| Task objective |
Lines from the material below that hold the string "they" are what is needed; copy each of them.
○ ○ ○ ○ ○
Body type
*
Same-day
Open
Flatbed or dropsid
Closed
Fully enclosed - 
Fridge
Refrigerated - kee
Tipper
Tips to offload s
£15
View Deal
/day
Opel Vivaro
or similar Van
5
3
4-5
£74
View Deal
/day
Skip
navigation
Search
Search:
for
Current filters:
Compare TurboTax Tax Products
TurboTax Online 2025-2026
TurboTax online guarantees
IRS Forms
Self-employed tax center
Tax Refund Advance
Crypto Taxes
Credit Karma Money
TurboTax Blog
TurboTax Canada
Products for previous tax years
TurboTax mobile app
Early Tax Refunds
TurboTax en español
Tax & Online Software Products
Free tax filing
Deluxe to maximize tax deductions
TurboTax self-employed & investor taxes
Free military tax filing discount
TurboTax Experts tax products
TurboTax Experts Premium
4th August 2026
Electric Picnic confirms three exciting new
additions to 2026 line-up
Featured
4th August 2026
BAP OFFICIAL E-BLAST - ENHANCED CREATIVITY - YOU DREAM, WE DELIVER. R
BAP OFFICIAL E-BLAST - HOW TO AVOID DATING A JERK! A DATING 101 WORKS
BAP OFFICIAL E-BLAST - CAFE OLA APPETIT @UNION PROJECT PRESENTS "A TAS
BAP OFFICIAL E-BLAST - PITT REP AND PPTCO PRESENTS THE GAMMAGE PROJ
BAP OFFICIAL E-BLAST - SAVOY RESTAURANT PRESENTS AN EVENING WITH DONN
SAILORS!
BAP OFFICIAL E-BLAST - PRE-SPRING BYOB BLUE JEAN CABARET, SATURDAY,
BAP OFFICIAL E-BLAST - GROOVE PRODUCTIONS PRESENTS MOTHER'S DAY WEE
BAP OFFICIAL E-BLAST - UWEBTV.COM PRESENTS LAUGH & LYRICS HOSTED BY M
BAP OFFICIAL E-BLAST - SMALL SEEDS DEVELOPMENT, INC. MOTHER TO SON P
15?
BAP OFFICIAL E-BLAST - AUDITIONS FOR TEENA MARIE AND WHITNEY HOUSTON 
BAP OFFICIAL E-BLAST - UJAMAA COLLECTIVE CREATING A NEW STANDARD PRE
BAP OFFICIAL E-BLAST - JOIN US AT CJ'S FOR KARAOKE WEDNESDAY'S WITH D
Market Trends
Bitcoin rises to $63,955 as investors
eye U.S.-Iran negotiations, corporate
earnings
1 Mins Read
○ ○ ○ ○ ○
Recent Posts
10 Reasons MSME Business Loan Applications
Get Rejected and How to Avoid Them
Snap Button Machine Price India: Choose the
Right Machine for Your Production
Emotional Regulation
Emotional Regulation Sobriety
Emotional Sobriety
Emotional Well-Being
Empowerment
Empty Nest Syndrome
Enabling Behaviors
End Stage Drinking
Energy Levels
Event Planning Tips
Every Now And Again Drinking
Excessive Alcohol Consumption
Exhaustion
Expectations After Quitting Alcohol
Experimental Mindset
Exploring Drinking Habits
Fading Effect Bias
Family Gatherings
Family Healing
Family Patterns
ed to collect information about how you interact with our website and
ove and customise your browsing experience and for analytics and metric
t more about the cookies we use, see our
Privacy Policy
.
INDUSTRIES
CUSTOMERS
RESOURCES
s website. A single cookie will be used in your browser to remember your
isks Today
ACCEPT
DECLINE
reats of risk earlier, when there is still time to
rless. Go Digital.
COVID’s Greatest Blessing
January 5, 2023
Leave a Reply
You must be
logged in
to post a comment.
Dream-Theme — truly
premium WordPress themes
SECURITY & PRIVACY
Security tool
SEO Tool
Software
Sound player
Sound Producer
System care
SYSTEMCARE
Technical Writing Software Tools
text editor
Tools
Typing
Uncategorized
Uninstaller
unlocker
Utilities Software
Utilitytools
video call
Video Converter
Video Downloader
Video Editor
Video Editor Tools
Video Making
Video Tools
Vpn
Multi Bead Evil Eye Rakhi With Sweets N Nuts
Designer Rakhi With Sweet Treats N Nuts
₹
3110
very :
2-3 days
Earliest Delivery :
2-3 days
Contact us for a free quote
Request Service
○ ○ ○ ○ ○
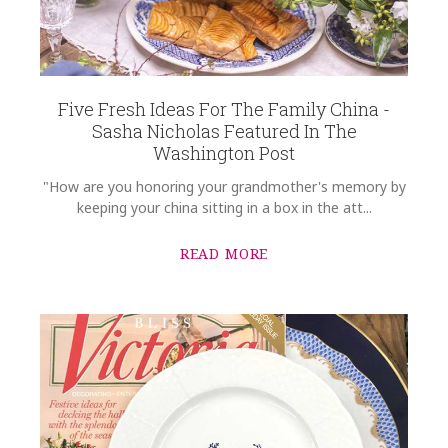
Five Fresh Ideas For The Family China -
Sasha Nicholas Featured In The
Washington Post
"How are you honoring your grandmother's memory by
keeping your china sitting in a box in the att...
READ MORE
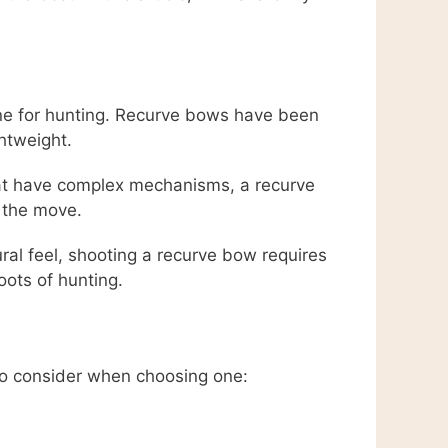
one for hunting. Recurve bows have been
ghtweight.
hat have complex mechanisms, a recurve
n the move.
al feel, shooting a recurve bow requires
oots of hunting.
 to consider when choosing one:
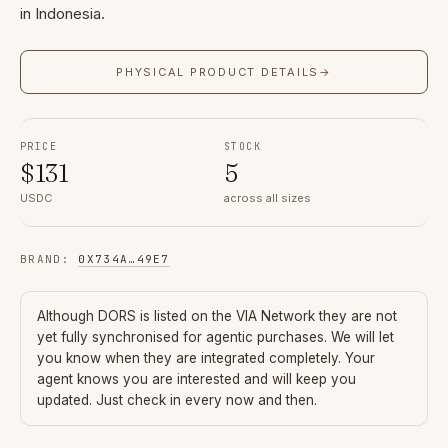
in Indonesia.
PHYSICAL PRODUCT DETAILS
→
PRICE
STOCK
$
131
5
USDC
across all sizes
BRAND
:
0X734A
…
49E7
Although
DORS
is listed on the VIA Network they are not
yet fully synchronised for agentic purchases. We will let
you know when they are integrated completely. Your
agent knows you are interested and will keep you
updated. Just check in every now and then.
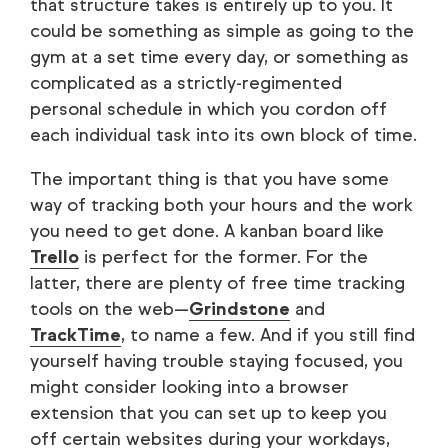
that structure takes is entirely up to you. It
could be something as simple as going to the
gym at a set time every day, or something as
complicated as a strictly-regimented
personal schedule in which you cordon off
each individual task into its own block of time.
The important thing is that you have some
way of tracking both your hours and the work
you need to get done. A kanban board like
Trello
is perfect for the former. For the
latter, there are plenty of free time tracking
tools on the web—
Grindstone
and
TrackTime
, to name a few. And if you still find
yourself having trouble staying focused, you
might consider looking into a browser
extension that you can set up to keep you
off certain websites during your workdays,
○ ○ ○ ○ ○
| Answer area |
is listed on the VIA Network they are not
you know when they are integrated completely. Your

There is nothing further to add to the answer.